I implemented the ticket based authentication solution. I added proxy so that the user will be redirected to login page instead of default windows authentication. I updated authentication module redirect URI. I can see the redirection working and see no problem with basic authentication.
However, the behavior when auth cookie expires isn't consistent with normal expectation. Let's say, I am on sheet 2 of an app and the auth cookie expires, the redirection URL (ProxyRestURI) is expected to be the URI where eventually I could be redirected so that there's now need to navigate again to the app and desired sheet.
Currently, it redirects me to the hub page "always". ProxyRestURI should ideally be the same URI as the page where he was prompted to login.
P.S : We created executive dashboard that is displayed 24x7 on monitors. The time out and more importantly the redirection back to hub instead of the desired sheet is deteriorating the experience.
The proxyRestUri should never do what you're requesting; that's not its purpose. The proxy service (which is what issues the tickets) is completely separate from the virtual proxy ("sso") that you've setup for people to use Qlik Sense. What it appears you are saying is that the "targetId" parameter you receive is not representing a URL that the end-user could use to get back to the spot they were before they were logged out.
Your code is expected to use proxyRestUri as a base URL to get to the "ticket" endpoint to request an authentication ticket. In that request, you're required to supply the value of the "targetId" parameter you received. That "targetId" is expected to represent the URL that the browser was trying to get to when it got sent to your code to (re)authenticate.

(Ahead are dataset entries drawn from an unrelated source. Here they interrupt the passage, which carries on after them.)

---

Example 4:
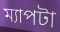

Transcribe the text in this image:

ম্যাপটা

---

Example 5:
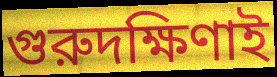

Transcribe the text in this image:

গুরুদক্ষিণাই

When you successfully get a ticket back from the QPS authentication API (proxyRestUri), the "TargetId" will be replaced with a "TargetUri". And you complete the process by redirecting the browser to "TargetUri", adding in the supplied "Ticket".
I am having the same issue here. We built a custom login page, that works with taking you to the hub but if I wanted to send someone a link to a mashup url for example and they are not authenticated, they will get taken to the login page and then the hub. The user would then have to paste the mashup url again to get to the mashup.
By default qlik does this well. Send someone a url, they login, and they are taken to the requested url. However, with a custom login page you end up at the hub instead of the page requested.